- Directed by: Raj Sharma
- Written by: Nawab Arzoo
- Produced by: Madhusudhan D. Mehta
- Starring: Sameer Dharmadhikari Viraaj Kumar Urmila Rao Monica Castelino Rahul Roy
- Cinematography: Damodar Naidu
- Edited by: Keshav Naidu
- Music by: Sen Brothers
- Production company: Raj Dhairya Entertainment
- Release date: 17 February 2006;
- Country: India
- Language: Hindi
- Budget: ₹3 crore

= Rafta Rafta – The Speed =

Indian romantic drama film

Rafta Rafta – The Speed is a 2006 Hindi-language romantic drama film directed by Raj Sharma starring Sameer Dharmadhikari, Viraaj Kumar, Urmila Rao, Monica Castelino and Rahul Roy with Jawed Sheikh and Shakti Kapoor in supporting roles.

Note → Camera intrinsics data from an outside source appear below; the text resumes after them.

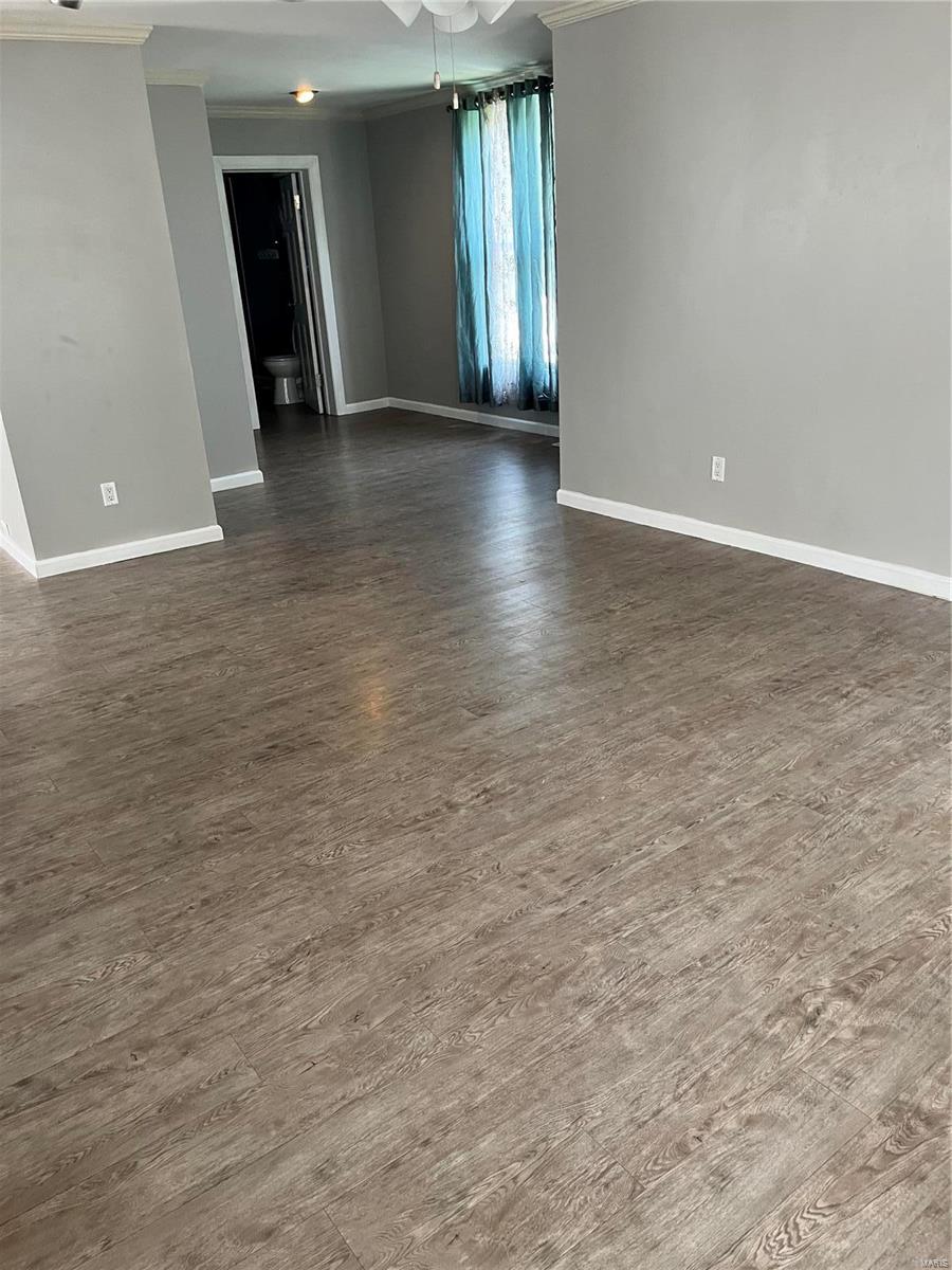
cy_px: 635
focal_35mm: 26
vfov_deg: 67.3
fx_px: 953
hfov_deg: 53.1
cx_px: 476
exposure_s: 1/60
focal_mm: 5.1
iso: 200
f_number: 1.6
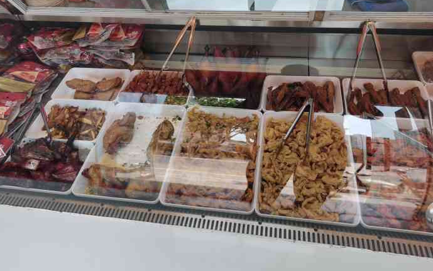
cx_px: 214
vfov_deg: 44.4
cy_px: 116
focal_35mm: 28
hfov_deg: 66.5
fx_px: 330
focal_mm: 5.58
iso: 50
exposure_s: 1/233
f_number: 1.8
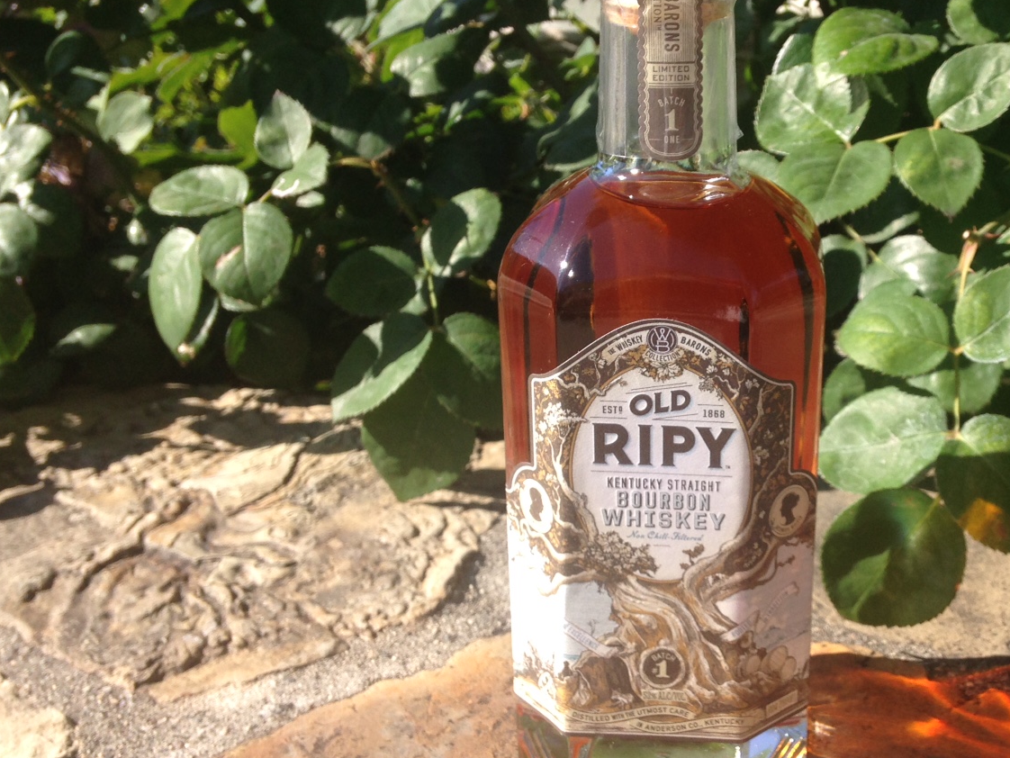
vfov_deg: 30.3
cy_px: 380
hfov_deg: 39.0
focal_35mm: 48
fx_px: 1401
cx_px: 710
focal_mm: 4.12
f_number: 2.4
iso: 50
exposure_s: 1/809
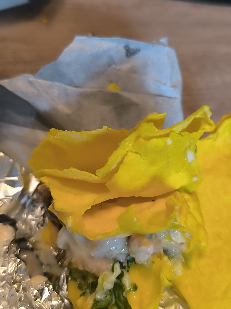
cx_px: 116
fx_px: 311
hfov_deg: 40.7
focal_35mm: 35
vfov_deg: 52.6
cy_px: 154
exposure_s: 1/100
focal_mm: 6.14
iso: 800
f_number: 1.65
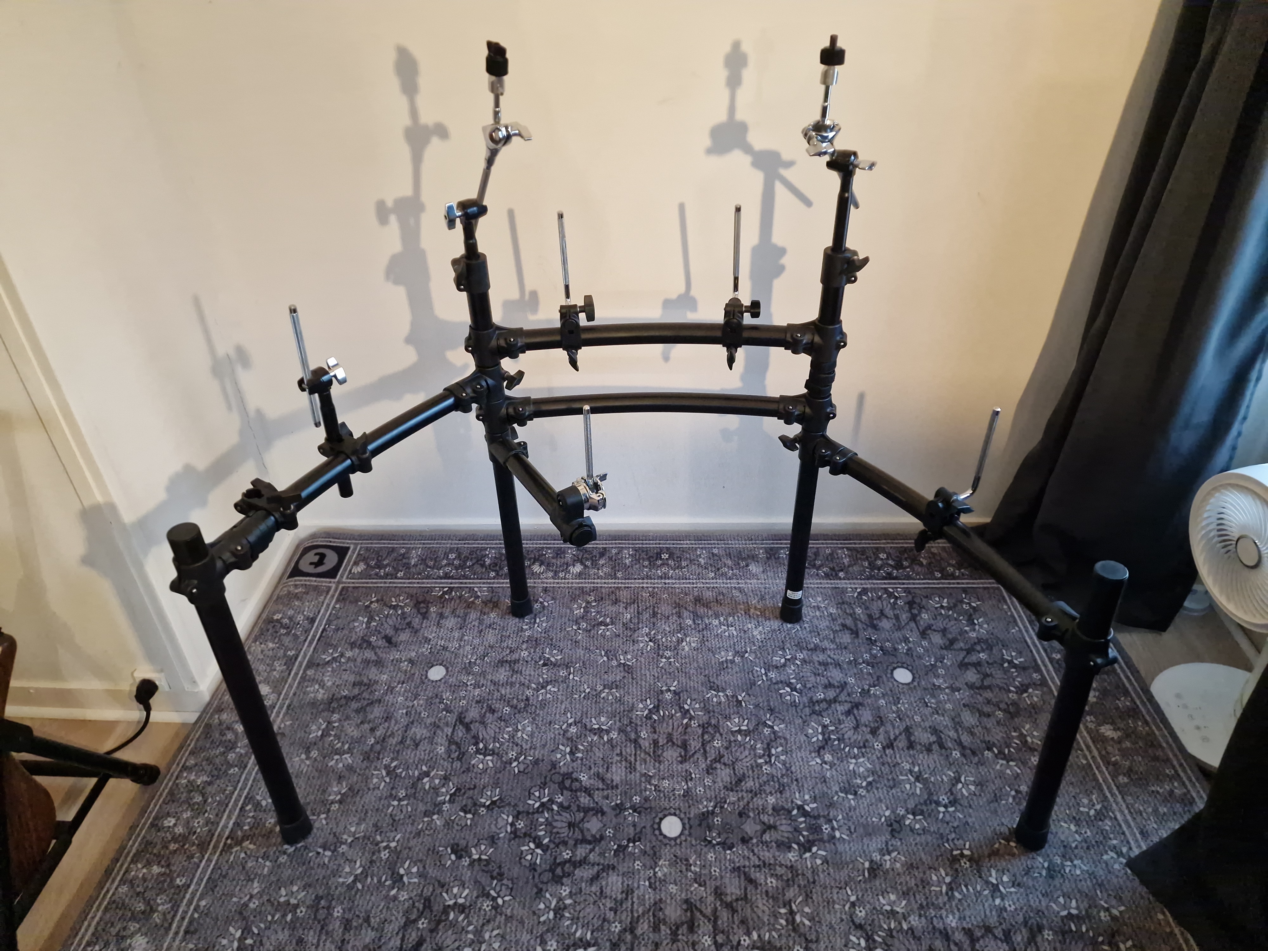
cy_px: 476
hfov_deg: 73.9
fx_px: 843
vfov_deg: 58.9
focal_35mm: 23
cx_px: 634
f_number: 1.8
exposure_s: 1/50
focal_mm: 6.4
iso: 640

The film was released to negative reviews although the music was well received. The film, however, was a commercial failure.

== Production ==
The film was shot in London. The film was stuck in production for one-and-a-half years.

== Soundtrack ==

The music was composed by the Sen Brothers with lyrics by Nawab Arzoo. In a music review, a critic from The Tribune wrote that "Sometimes small films manage to surprise one with the quality of their music. This is one such" and called the title song rendered by Udit Narayan and Shreya Ghoshal as the pick of the album.

Track listing
| No. | Title | Singer(s) | Length |
|---|---|---|---|
| 1. | "Rafta Rafta Tumse Pyar Ho" | Udit Narayan, Shreya Ghoshal | 4:47 |
| 2. | "Lagi Lagan" | Keerthi Sagathia | 10:44 |
| 3. | "Pyar Mohabbat Romance" | Kunal Ganjawala, Madan | 5:08 |
| 4. | "Main Such Much Badi Ho Gayi" | Sonu Kakkar | 4:53 |
| 5. | "Mukhtasar Si Ek Hasi" | Abhijeet | 5:48 |
| Total length: |  |  | 31:22 |

==Reception==
A critic from Bollywood Hungama wrote that "On the whole, RAFTA RAFTA - THE SPEED is a dull fare".

== Box office ==
The film earned ₹44, 683 in its first week.